→ PROMPT
With the pictures omitted, transcribe each line below exactly as it is.

→ RECORDS FOR THE TASK
# # # # #

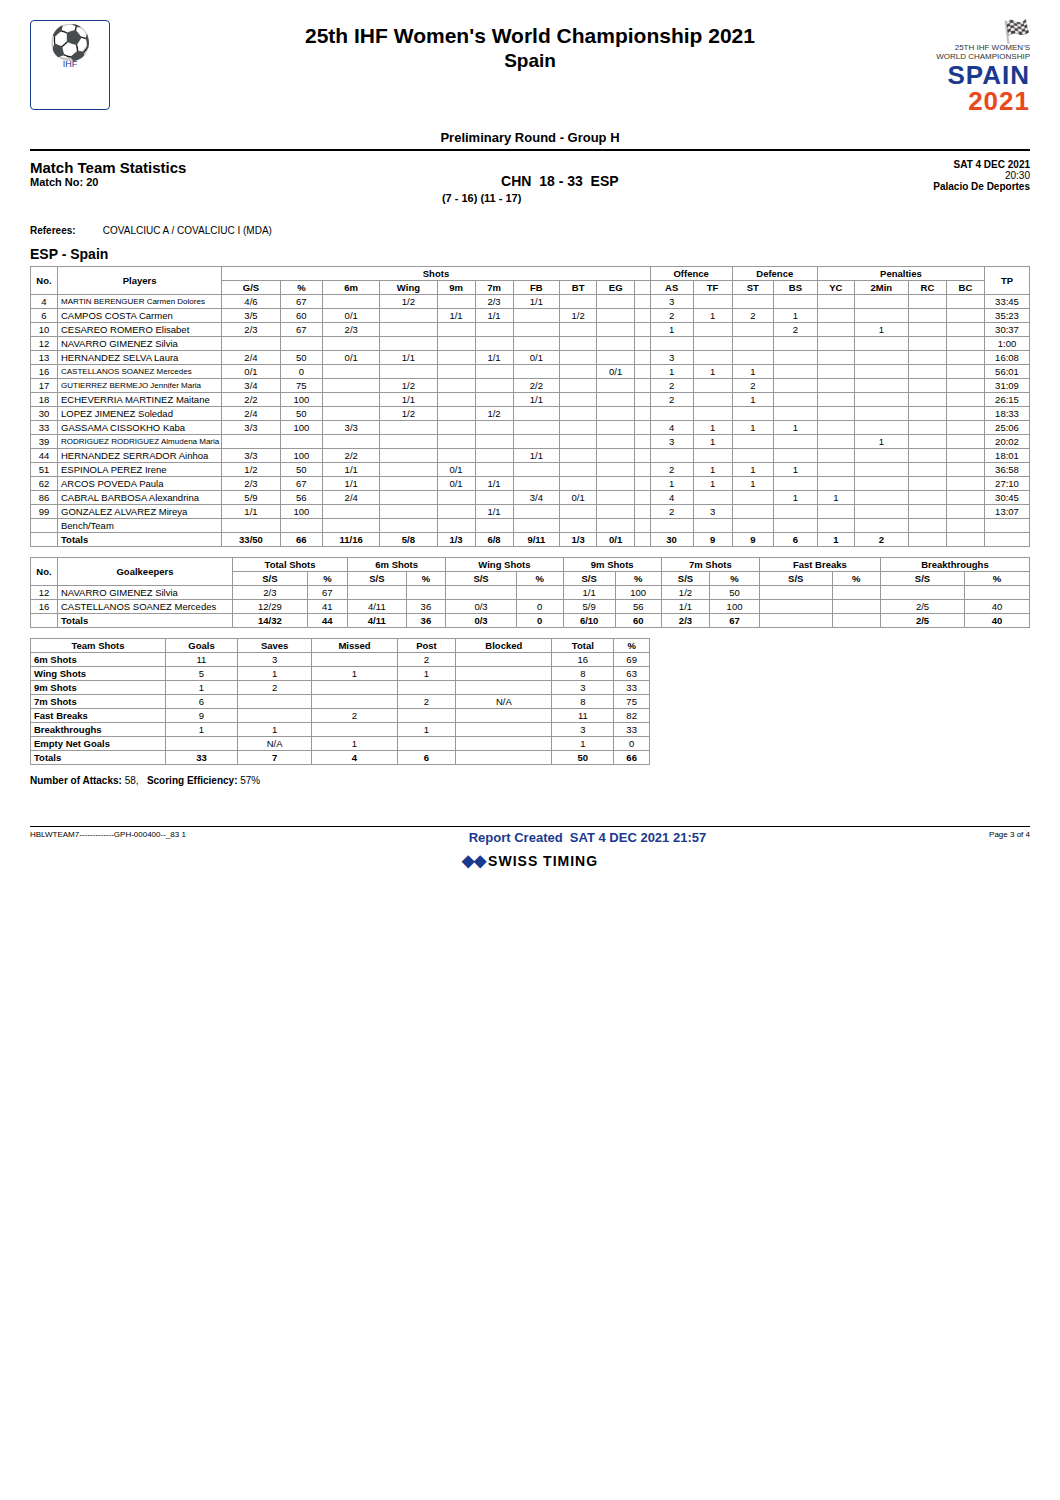⚽
IHF
25th IHF Women's World Championship 2021
Spain
🏁
25TH IHF WOMEN'S
WORLD CHAMPIONSHIP
SPAIN
2021
Preliminary Round - Group H
Match Team Statistics
Match No: 20
SAT 4 DEC 2021
20:30
Palacio De Deportes
CHN 18 - 33 ESP
(7 - 16) (11 - 17)
Referees: COVALCIUC A / COVALCIUC I (MDA)
ESP - Spain
| No. | Players | Shots | Offence | Defence | Penalties | TP |
| --- | --- | --- | --- | --- | --- | --- |
| G/S | % | 6m | Wing | 9m | 7m | FB | BT | EG | | AS | TF | ST | BS | YC | 2Min | RC | BC |
| 4 | MARTIN BERENGUER Carmen Dolores | 4/6 | 67 | | 1/2 | | 2/3 | 1/1 | | | | 3 | | | | | | | | 33:45 |
| 6 | CAMPOS COSTA Carmen | 3/5 | 60 | 0/1 | | 1/1 | 1/1 | | 1/2 | | | 2 | 1 | 2 | 1 | | | | | 35:23 |
| 10 | CESAREO ROMERO Elisabet | 2/3 | 67 | 2/3 | | | | | | | | 1 | | | 2 | | 1 | | | 30:37 |
| 12 | NAVARRO GIMENEZ Silvia | | | | | | | | | | | | | | | | | | | 1:00 |
| 13 | HERNANDEZ SELVA Laura | 2/4 | 50 | 0/1 | 1/1 | | 1/1 | 0/1 | | | | 3 | | | | | | | | 16:08 |
| 16 | CASTELLANOS SOANEZ Mercedes | 0/1 | 0 | | | | | | | 0/1 | | 1 | 1 | 1 | | | | | | 56:01 |
| 17 | GUTIERREZ BERMEJO Jennifer Maria | 3/4 | 75 | | 1/2 | | | 2/2 | | | | 2 | | 2 | | | | | | 31:09 |
| 18 | ECHEVERRIA MARTINEZ Maitane | 2/2 | 100 | | 1/1 | | | 1/1 | | | | 2 | | 1 | | | | | | 26:15 |
| 30 | LOPEZ JIMENEZ Soledad | 2/4 | 50 | | 1/2 | | 1/2 | | | | | | | | | | | | | 18:33 |
| 33 | GASSAMA CISSOKHO Kaba | 3/3 | 100 | 3/3 | | | | | | | | 4 | 1 | 1 | 1 | | | | | 25:06 |
| 39 | RODRIGUEZ RODRIGUEZ Almudena Maria | | | | | | | | | | | 3 | 1 | | | | 1 | | | 20:02 |
| 44 | HERNANDEZ SERRADOR Ainhoa | 3/3 | 100 | 2/2 | | | | 1/1 | | | | | | | | | | | | 18:01 |
| 51 | ESPINOLA PEREZ Irene | 1/2 | 50 | 1/1 | | 0/1 | | | | | | 2 | 1 | 1 | 1 | | | | | 36:58 |
| 62 | ARCOS POVEDA Paula | 2/3 | 67 | 1/1 | | 0/1 | 1/1 | | | | | 1 | 1 | 1 | | | | | | 27:10 |
| 86 | CABRAL BARBOSA Alexandrina | 5/9 | 56 | 2/4 | | | | 3/4 | 0/1 | | | 4 | | | 1 | 1 | | | | 30:45 |
| 99 | GONZALEZ ALVAREZ Mireya | 1/1 | 100 | | | | 1/1 | | | | | 2 | 3 | | | | | | | 13:07 |
| | Bench/Team | | | | | | | | | | | | | | | | | | | |
| | Totals | 33/50 | 66 | 11/16 | 5/8 | 1/3 | 6/8 | 9/11 | 1/3 | 0/1 | | 30 | 9 | 9 | 6 | 1 | 2 | | | |
| No. | Goalkeepers | Total Shots | 6m Shots | Wing Shots | 9m Shots | 7m Shots | Fast Breaks | Breakthroughs |
| --- | --- | --- | --- | --- | --- | --- | --- | --- |
| S/S | % | S/S | % | S/S | % | S/S | % | S/S | % | S/S | % | S/S | % |
| 12 | NAVARRO GIMENEZ Silvia | 2/3 | 67 | | | | | 1/1 | 100 | 1/2 | 50 | | | | |
| 16 | CASTELLANOS SOANEZ Mercedes | 12/29 | 41 | 4/11 | 36 | 0/3 | 0 | 5/9 | 56 | 1/1 | 100 | | | 2/5 | 40 |
| | Totals | 14/32 | 44 | 4/11 | 36 | 0/3 | 0 | 6/10 | 60 | 2/3 | 67 | | | 2/5 | 40 |
| Team Shots | Goals | Saves | Missed | Post | Blocked | Total | % |
| --- | --- | --- | --- | --- | --- | --- | --- |
| 6m Shots | 11 | 3 | | 2 | | 16 | 69 |
| Wing Shots | 5 | 1 | 1 | 1 | | 8 | 63 |
| 9m Shots | 1 | 2 | | | | 3 | 33 |
| 7m Shots | 6 | | | 2 | N/A | 8 | 75 |
| Fast Breaks | 9 | | 2 | | | 11 | 82 |
| Breakthroughs | 1 | 1 | | 1 | | 3 | 33 |
| Empty Net Goals | | N/A | 1 | | | 1 | 0 |
| Totals | 33 | 7 | 4 | 6 | | 50 | 66 |
Number of Attacks: 58, Scoring Efficiency: 57%
HBLWTEAM7-------------GPH-000400--_83 1
Page 3 of 4
Report Created SAT 4 DEC 2021 21:57
◆◆ SWISS TIMING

# # # # #

→ THE ANSWER
⚽
IHF
25th IHF Women's World Championship 2021
Spain
🏁
25TH IHF WOMEN'S
WORLD CHAMPIONSHIP
SPAIN
2021
Preliminary Round - Group H
Match Team Statistics
Match No: 20
SAT 4 DEC 2021
20:30
Palacio De Deportes
CHN 18 - 33 ESP
(7 - 16) (11 - 17)
Referees: COVALCIUC A / COVALCIUC I (MDA)
ESP - Spain
| No. | Players | Shots | Offence | Defence | Penalties | TP |
| --- | --- | --- | --- | --- | --- | --- |
| G/S | % | 6m | Wing | 9m | 7m | FB | BT | EG | | AS | TF | ST | BS | YC | 2Min | RC | BC |
| 4 | MARTIN BERENGUER Carmen Dolores | 4/6 | 67 | | 1/2 | | 2/3 | 1/1 | | | | 3 | | | | | | | | 33:45 |
| 6 | CAMPOS COSTA Carmen | 3/5 | 60 | 0/1 | | 1/1 | 1/1 | | 1/2 | | | 2 | 1 | 2 | 1 | | | | | 35:23 |
| 10 | CESAREO ROMERO Elisabet | 2/3 | 67 | 2/3 | | | | | | | | 1 | | | 2 | | 1 | | | 30:37 |
| 12 | NAVARRO GIMENEZ Silvia | | | | | | | | | | | | | | | | | | | 1:00 |
| 13 | HERNANDEZ SELVA Laura | 2/4 | 50 | 0/1 | 1/1 | | 1/1 | 0/1 | | | | 3 | | | | | | | | 16:08 |
| 16 | CASTELLANOS SOANEZ Mercedes | 0/1 | 0 | | | | | | | 0/1 | | 1 | 1 | 1 | | | | | | 56:01 |
| 17 | GUTIERREZ BERMEJO Jennifer Maria | 3/4 | 75 | | 1/2 | | | 2/2 | | | | 2 | | 2 | | | | | | 31:09 |
| 18 | ECHEVERRIA MARTINEZ Maitane | 2/2 | 100 | | 1/1 | | | 1/1 | | | | 2 | | 1 | | | | | | 26:15 |
| 30 | LOPEZ JIMENEZ Soledad | 2/4 | 50 | | 1/2 | | 1/2 | | | | | | | | | | | | | 18:33 |
| 33 | GASSAMA CISSOKHO Kaba | 3/3 | 100 | 3/3 | | | | | | | | 4 | 1 | 1 | 1 | | | | | 25:06 |
| 39 | RODRIGUEZ RODRIGUEZ Almudena Maria | | | | | | | | | | | 3 | 1 | | | | 1 | | | 20:02 |
| 44 | HERNANDEZ SERRADOR Ainhoa | 3/3 | 100 | 2/2 | | | | 1/1 | | | | | | | | | | | | 18:01 |
| 51 | ESPINOLA PEREZ Irene | 1/2 | 50 | 1/1 | | 0/1 | | | | | | 2 | 1 | 1 | 1 | | | | | 36:58 |
| 62 | ARCOS POVEDA Paula | 2/3 | 67 | 1/1 | | 0/1 | 1/1 | | | | | 1 | 1 | 1 | | | | | | 27:10 |
| 86 | CABRAL BARBOSA Alexandrina | 5/9 | 56 | 2/4 | | | | 3/4 | 0/1 | | | 4 | | | 1 | 1 | | | | 30:45 |
| 99 | GONZALEZ ALVAREZ Mireya | 1/1 | 100 | | | | 1/1 | | | | | 2 | 3 | | | | | | | 13:07 |
| | Bench/Team | | | | | | | | | | | | | | | | | | | |
| | Totals | 33/50 | 66 | 11/16 | 5/8 | 1/3 | 6/8 | 9/11 | 1/3 | 0/1 | | 30 | 9 | 9 | 6 | 1 | 2 | | | |
| No. | Goalkeepers | Total Shots | 6m Shots | Wing Shots | 9m Shots | 7m Shots | Fast Breaks | Breakthroughs |
| --- | --- | --- | --- | --- | --- | --- | --- | --- |
| S/S | % | S/S | % | S/S | % | S/S | % | S/S | % | S/S | % | S/S | % |
| 12 | NAVARRO GIMENEZ Silvia | 2/3 | 67 | | | | | 1/1 | 100 | 1/2 | 50 | | | | |
| 16 | CASTELLANOS SOANEZ Mercedes | 12/29 | 41 | 4/11 | 36 | 0/3 | 0 | 5/9 | 56 | 1/1 | 100 | | | 2/5 | 40 |
| | Totals | 14/32 | 44 | 4/11 | 36 | 0/3 | 0 | 6/10 | 60 | 2/3 | 67 | | | 2/5 | 40 |
| Team Shots | Goals | Saves | Missed | Post | Blocked | Total | % |
| --- | --- | --- | --- | --- | --- | --- | --- |
| 6m Shots | 11 | 3 | | 2 | | 16 | 69 |
| Wing Shots | 5 | 1 | 1 | 1 | | 8 | 63 |
| 9m Shots | 1 | 2 | | | | 3 | 33 |
| 7m Shots | 6 | | | 2 | N/A | 8 | 75 |
| Fast Breaks | 9 | | 2 | | | 11 | 82 |
| Breakthroughs | 1 | 1 | | 1 | | 3 | 33 |
| Empty Net Goals | | N/A | 1 | | | 1 | 0 |
| Totals | 33 | 7 | 4 | 6 | | 50 | 66 |
Number of Attacks: 58, Scoring Efficiency: 57%
HBLWTEAM7-------------GPH-000400--_83 1
Page 3 of 4
Report Created SAT 4 DEC 2021 21:57
◆◆ SWISS TIMING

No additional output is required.